***** Excerpted records *****

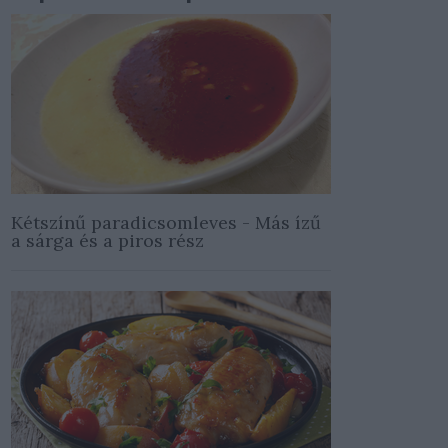
Kétszínű paradicsomleves - Más ízű
a sárga és a piros rész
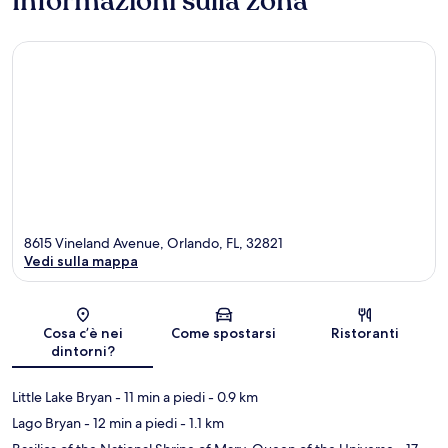
Informazioni sulla zona
8615 Vineland Avenue, Orlando, FL, 32821
Vedi sulla mappa
Mappa
Cosa c’è nei
Come spostarsi
Ristoranti
dintorni?
Little Lake Bryan
- 11 min a piedi
- 0.9 km
Lago Bryan
- 12 min a piedi
- 1.1 km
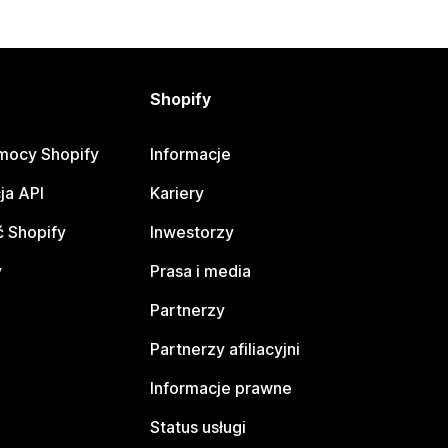
Shopify
mocy Shopify
Informacje
ja API
Kariery
 Shopify
Inwestorzy
y
Prasa i media
Partnerzy
Partnerzy afiliacyjni
Informacje prawne
Status usługi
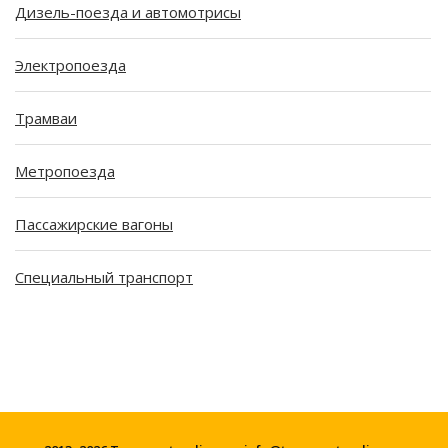
Дизель-поезда и автомотрисы
Электропоезда
Трамваи
Метропоезда
Пассажирские вагоны
Специальный транспорт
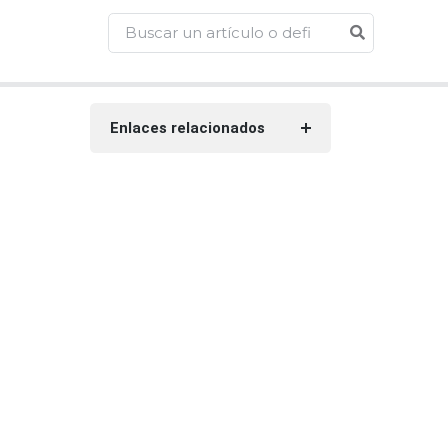
Enlaces relacionados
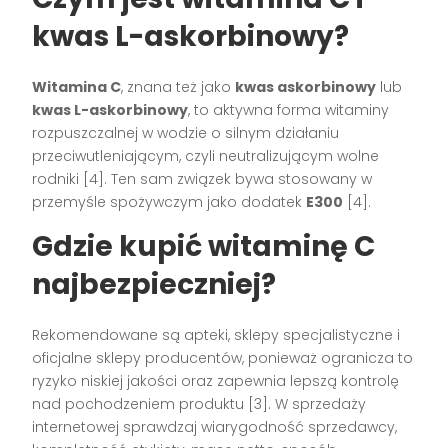
kwas L-askorbinowy?
Witamina C
, znana też jako
kwas askorbinowy
lub
kwas L-askorbinowy
, to aktywna forma witaminy
rozpuszczalnej w wodzie o silnym działaniu
przeciwutleniającym, czyli neutralizującym wolne
rodniki [4]. Ten sam związek bywa stosowany w
przemyśle spożywczym jako dodatek
E300
[4].
Gdzie kupić witaminę C
najbezpieczniej?
Rekomendowane są apteki, sklepy specjalistyczne i
oficjalne sklepy producentów, ponieważ ogranicza to
ryzyko niskiej jakości oraz zapewnia lepszą kontrolę
nad pochodzeniem produktu [3]. W sprzedaży
internetowej sprawdzaj wiarygodność sprzedawcy,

*****

* **Task description**
In the listing above, locate the line containing "aktywna forma witaminy" and the line containing "oficjalne sklepy producentów, ponieważ", then transcribe both and every line between them verbatim.

* **Response below**
, to aktywna forma witaminy
rozpuszczalnej w wodzie o silnym działaniu
przeciwutleniającym, czyli neutralizującym wolne
rodniki [4]. Ten sam związek bywa stosowany w
przemyśle spożywczym jako dodatek
E300
[4].
Gdzie kupić witaminę C
najbezpieczniej?
Rekomendowane są apteki, sklepy specjalistyczne i
oficjalne sklepy producentów, ponieważ ogranicza to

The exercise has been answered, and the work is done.